▶ _Exercise_:
Going through the entries below, copy out each line that contains "nouvel".

▶ _Given records_:
Content starts
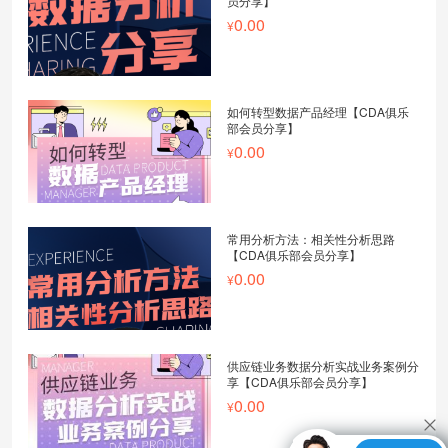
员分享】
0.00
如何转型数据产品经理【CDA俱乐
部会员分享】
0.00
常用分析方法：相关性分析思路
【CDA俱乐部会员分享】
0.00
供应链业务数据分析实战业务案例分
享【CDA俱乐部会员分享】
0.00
Content ends
Content starts
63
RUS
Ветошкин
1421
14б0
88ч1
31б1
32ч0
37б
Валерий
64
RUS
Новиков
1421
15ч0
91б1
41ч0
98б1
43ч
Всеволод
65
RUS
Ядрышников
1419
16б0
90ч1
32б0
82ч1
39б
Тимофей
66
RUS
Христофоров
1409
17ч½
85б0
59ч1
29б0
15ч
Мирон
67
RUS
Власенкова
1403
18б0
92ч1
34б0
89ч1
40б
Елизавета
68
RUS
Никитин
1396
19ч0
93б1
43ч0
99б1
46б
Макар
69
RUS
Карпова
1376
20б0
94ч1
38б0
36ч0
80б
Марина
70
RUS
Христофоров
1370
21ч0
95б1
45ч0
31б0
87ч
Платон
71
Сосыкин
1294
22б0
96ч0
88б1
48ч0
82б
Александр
Content ends
Content starts
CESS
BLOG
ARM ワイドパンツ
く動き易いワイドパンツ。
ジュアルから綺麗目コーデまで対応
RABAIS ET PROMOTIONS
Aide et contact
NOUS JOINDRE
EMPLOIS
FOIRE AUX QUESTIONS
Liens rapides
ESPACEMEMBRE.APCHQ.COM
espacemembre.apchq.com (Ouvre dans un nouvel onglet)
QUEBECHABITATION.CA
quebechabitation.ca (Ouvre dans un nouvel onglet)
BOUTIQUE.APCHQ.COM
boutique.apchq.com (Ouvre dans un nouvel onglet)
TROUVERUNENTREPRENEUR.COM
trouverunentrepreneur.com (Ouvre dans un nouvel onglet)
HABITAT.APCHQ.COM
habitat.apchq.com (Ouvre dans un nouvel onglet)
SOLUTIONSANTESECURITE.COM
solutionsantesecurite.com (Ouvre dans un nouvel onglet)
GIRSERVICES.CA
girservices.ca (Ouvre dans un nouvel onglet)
Content ends
▶ _Result for this exercise_:
espacemembre.apchq.com (Ouvre dans un nouvel onglet)
quebechabitation.ca (Ouvre dans un nouvel onglet)
boutique.apchq.com (Ouvre dans un nouvel onglet)
trouverunentrepreneur.com (Ouvre dans un nouvel onglet)
habitat.apchq.com (Ouvre dans un nouvel onglet)
solutionsantesecurite.com (Ouvre dans un nouvel onglet)
girservices.ca (Ouvre dans un nouvel onglet)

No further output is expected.